On May 11, 2005, at 12:47 PM, FaeLLe wrote:

But im still curious do you think TCK checks if Harmony would have
implementations of the deprecated methods or can we just spraingly and
judging the needs implement a selected few of those.

I don't want to "just squeak by" the TCK. We should build for what the user community will expect, not what we can get away with.


geir


On 5/11/05, Dalibor Topic <[EMAIL PROTECTED]> wrote:


Dmitry Serebrennikov wrote:


So I guess those libraries being in Java is not a foregone conclusion
either then? :) JNI is a mess though...



The J2SE libraries require certain bits and pieces that would be pretty
pointless to reimplement in Java unless the target environment does not
provide them, and in that case you *might* be better off just porting a
different library from an environment to support it, rather than
rewriting the whole TCP/IP stack in Java, for example. That depends on
the environment you're targeting.


Ideally, you want to have both options, of course.
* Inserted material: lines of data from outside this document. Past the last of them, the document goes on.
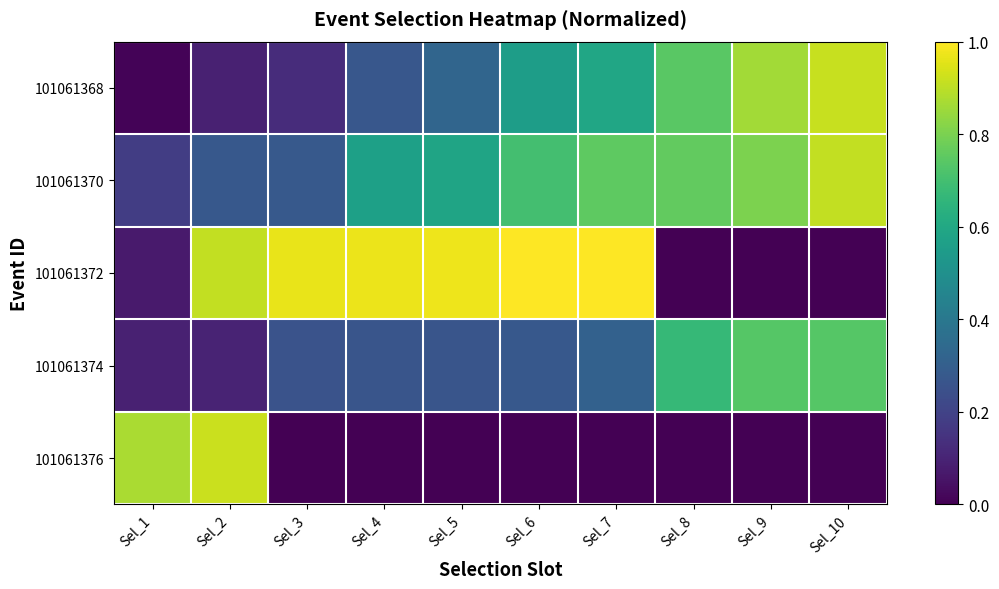

Count the number of categories in the chart.

10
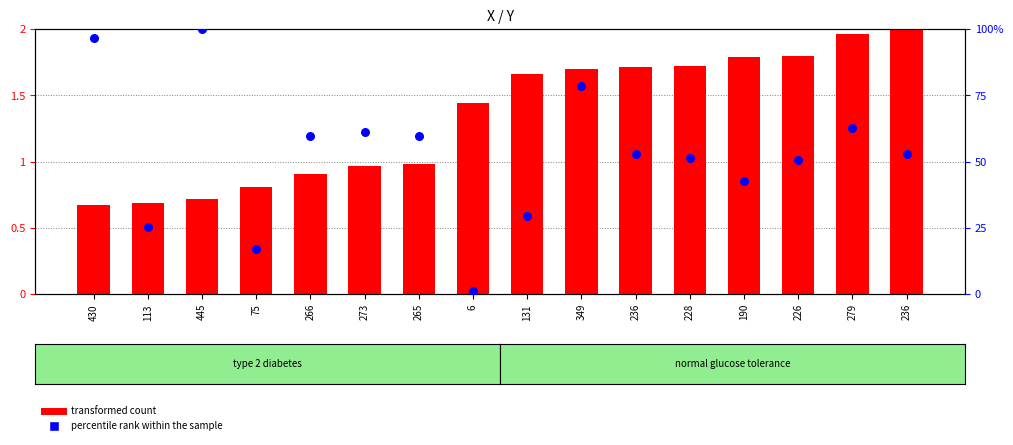

Which series has the largest Y range (max minus min)?

percentile rank within the sample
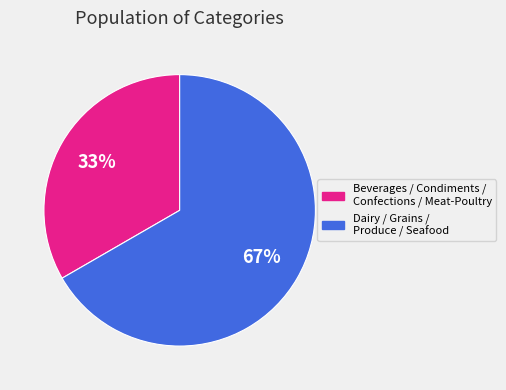

To the nearest percent, what is the average slice percentage?

50%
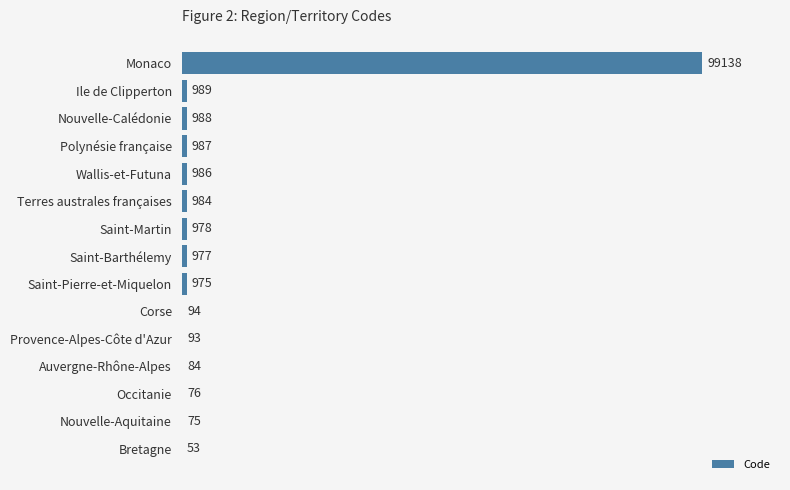

Is it true that the value at Bretagne is 53?

True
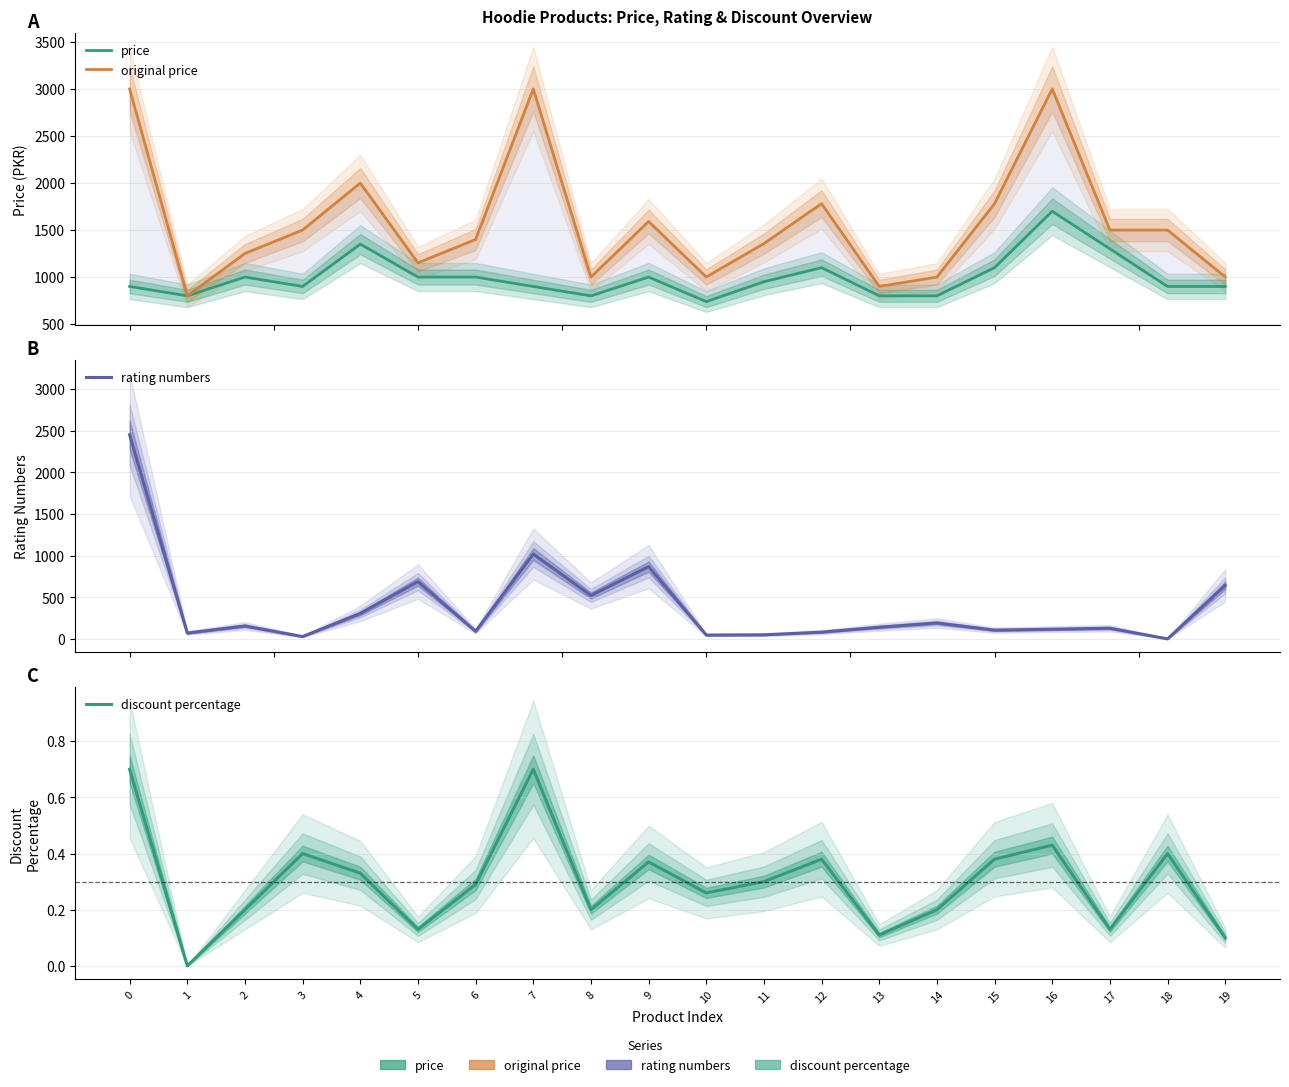

Which label corresponds to the smallest value in the chart?

1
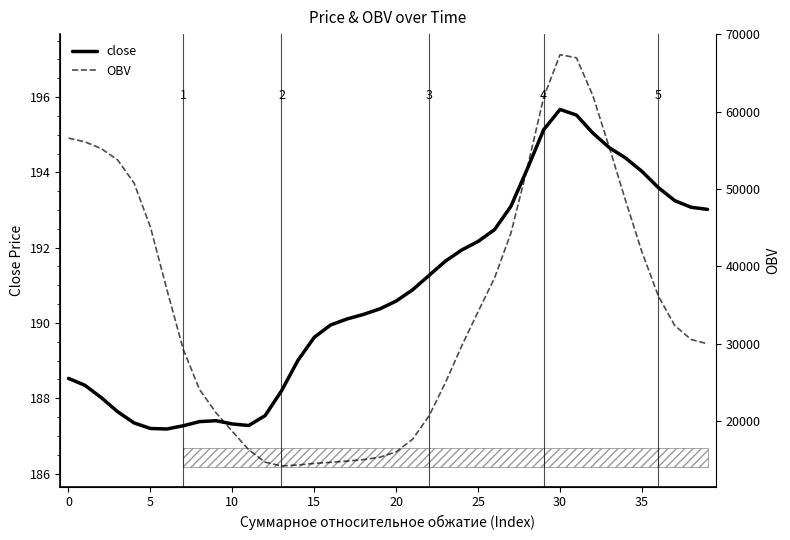

Reading right to left, what are all the values shown in this chart?

close: 193.0	193.1	193.2	193.6	194.0	194.4	194.7	195.0	195.5	195.7	195.1	194.1	193.1	192.5	192.2	191.9	191.6	191.3	190.9	190.6	190.4	190.2	190.1	189.9	189.6	189.0	188.2	187.5	187.3	187.3	187.4	187.4	187.3	187.2	187.2	187.3	187.6	188.0	188.3	188.5
OBV: 29972.8	30531.4	32335.2	36139.5	41823.8	48478.7	55398.2	62062.7	66948.9	67350.5	61826.3	52705.8	44278.5	38470.2	34138.0	29712.9	24935.0	20637.9	17631.1	16007.6	15307.2	15001.3	14806.5	14656.0	14510.4	14308.1	14183.1	14674.4	16281.1	18651.8	21070.9	24060.4	29278.6	37046.5	45071.0	50763.5	53747.0	55210.5	56084.6	56559.8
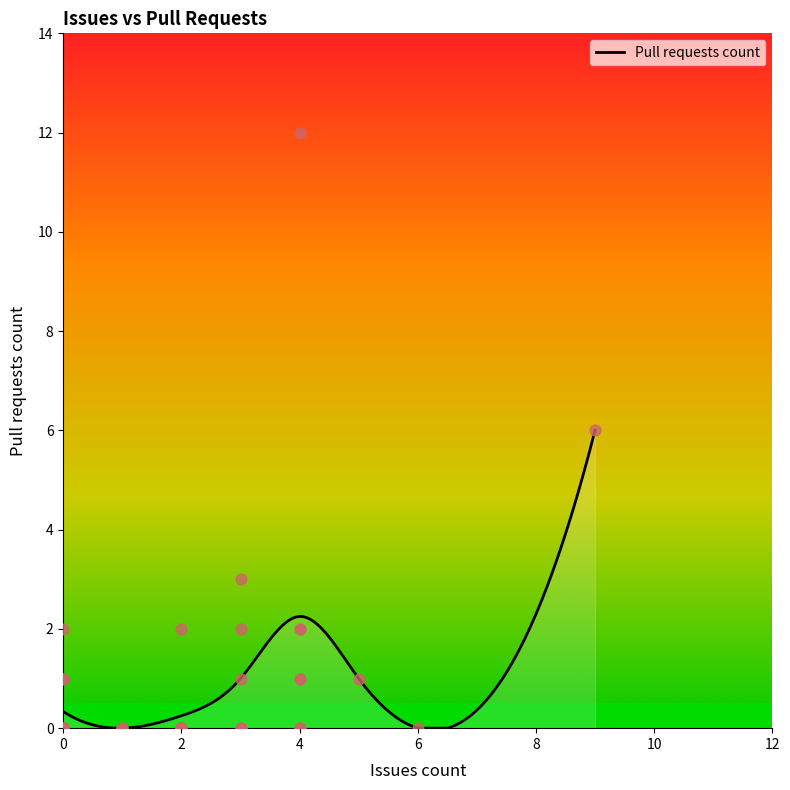

What is the change in value from 5 to 4?

+1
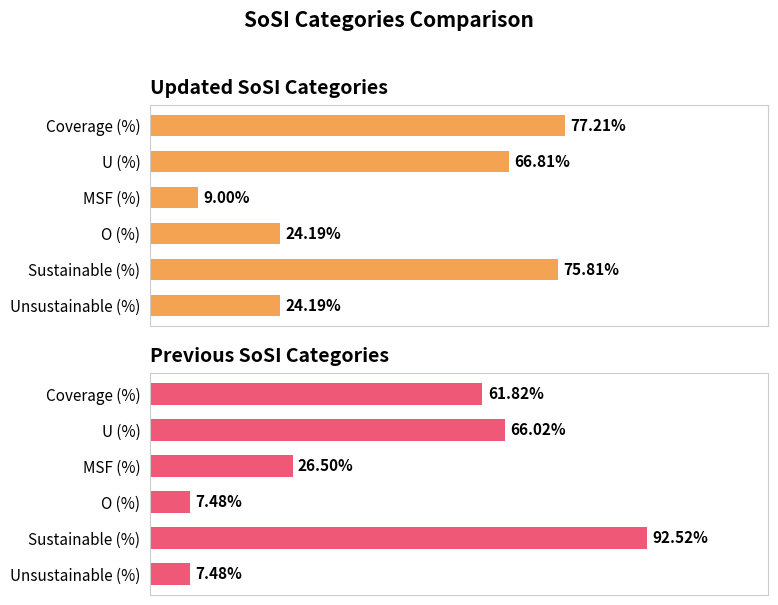

How many distinct data groups are displayed?

2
But in practice, most
people prefer to delegate at least some functionality to their target
environment, if any possible, by (re)using the facilities provided by
the OS or portability layers.


To give you an example: Kaffe has an InetAddress implementation that can
use both the native os facilities, or delegate to the DNSJava libraries.
Which choice is better depends on the target environment.